Credit ratings were an important aspect of the post-crisis reforms, and I am pleased that we are acting today to complete this aspect of our Dodd-Frank mandate. However, there is more that we can and should do to further the goals of that statute. Rulemaking to address issuer pays conflict is on the agency’s agenda, and I hope to be able to work with my colleagues to consider how to proceed on this important issue. Additionally, the agency could review no-action relief from 2010 that effectively shields credit rating agencies from certain private rights of action—rights of action that provide recourse for investors against artificially inflated or otherwise erroneous ratings—to determine whether that letter strikes the right balance.[13] The Commission should also consider whether there are areas of credit rating oversight we could improve upon, such as internal supervisory controls, the implementation of policies and procedures, and the management of conflicts of interest, all of which have been cited repeatedly by SEC staff reports as areas of risk.[14]

Thank you to all the staff, in particular the staff in the Division of Trading and Markets, the Division of Economic and Risk Analysis, and the Office of the General Counsel.
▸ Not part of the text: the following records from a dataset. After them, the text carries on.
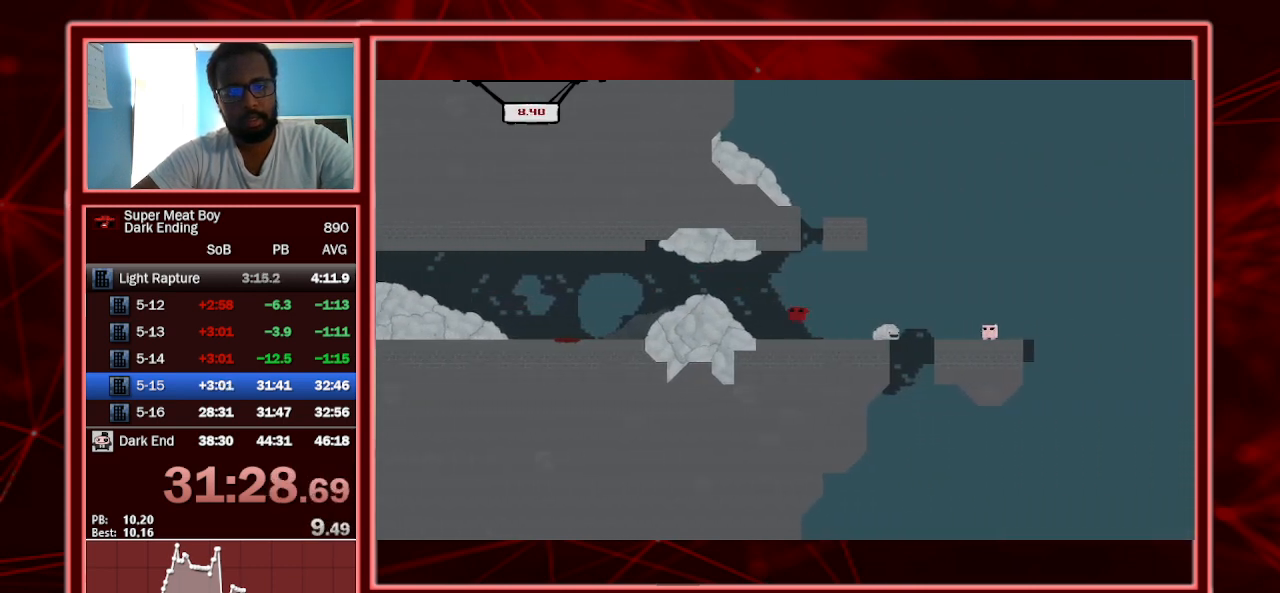
{"keys": ["left", "shift"], "events": [[33, "right", "down"], [67, "left", "up"], [167, "space", "down"], [300, "space", "up"], [433, "left", "down"], [433, "right", "up"]]}
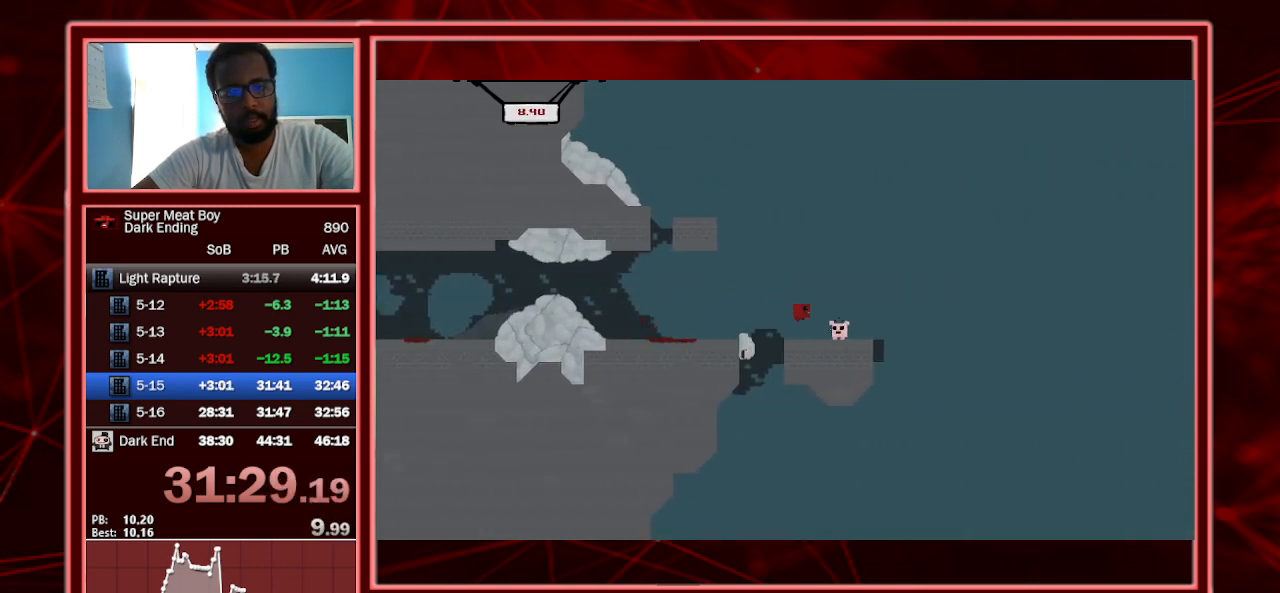
{"keys": [], "events": [[33, "left", "up"], [33, "right", "down"], [267, "a", "down"], [267, "right", "up"], [367, "a", "up"], [400, "shift", "up"]]}
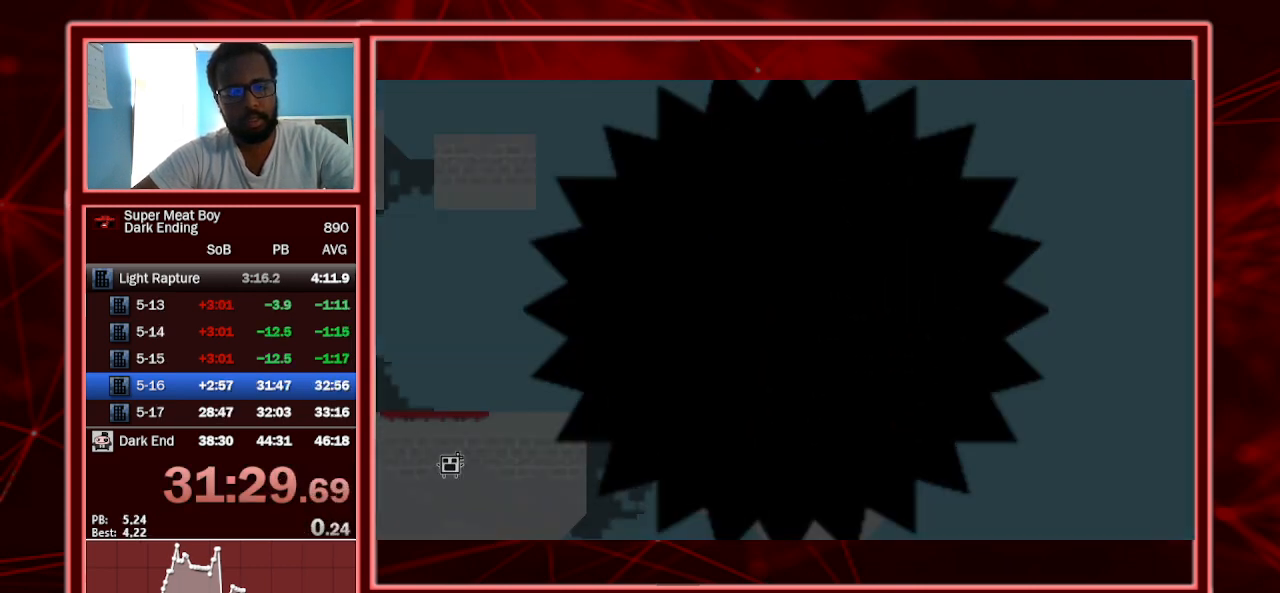
{"keys": ["shift"], "events": [[67, "shift", "down"]]}
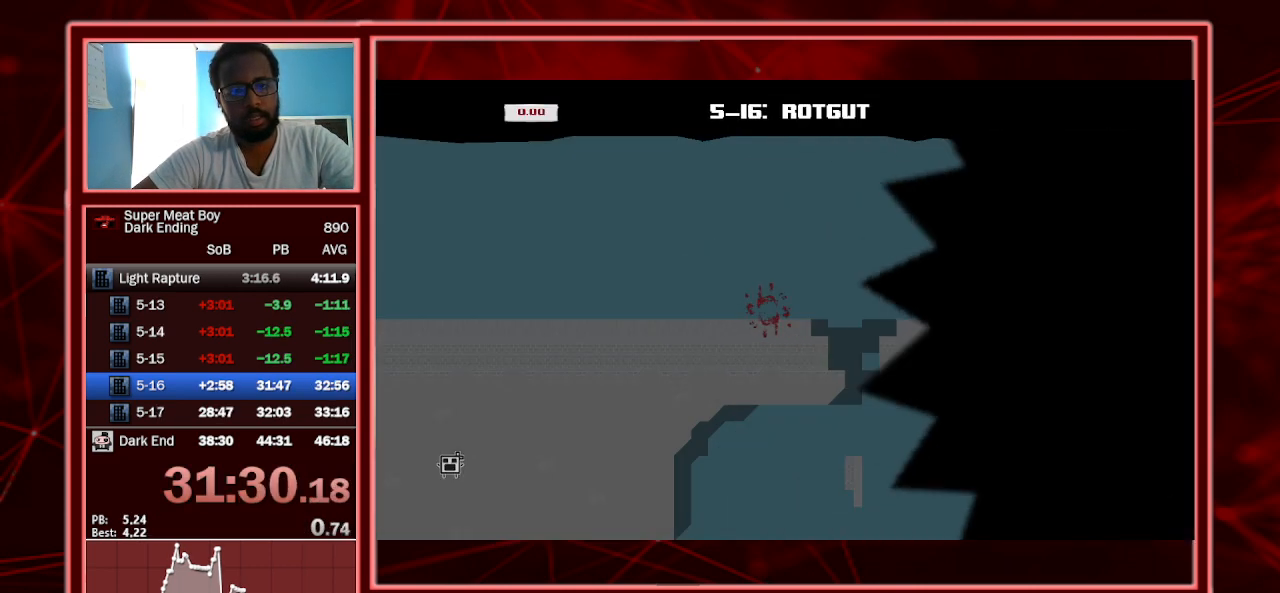
{"keys": ["shift", "space"], "events": [[500, "space", "down"]]}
I appreciate your hard work to complete this Dodd-Frank initiative, and I am pleased to support the rule.

[10] Removal of References to Credit Ratings from Regulation M, Release No. 34-97657 (June 7, 2023).

[11] See 17 CFR 242.101(c)(2), 17 CFR 242.102(d)(2). Both of these rules except Nonconvertible Securities and asset-backed securities that are rated by at least one nationally recognized statistical rating organization, as that term is used in 17 CFR 240.15c3-1.

[12] Removal of References to Credit Ratings from Regulation M, Release No. 34-97657 (June 7, 2023) at 6.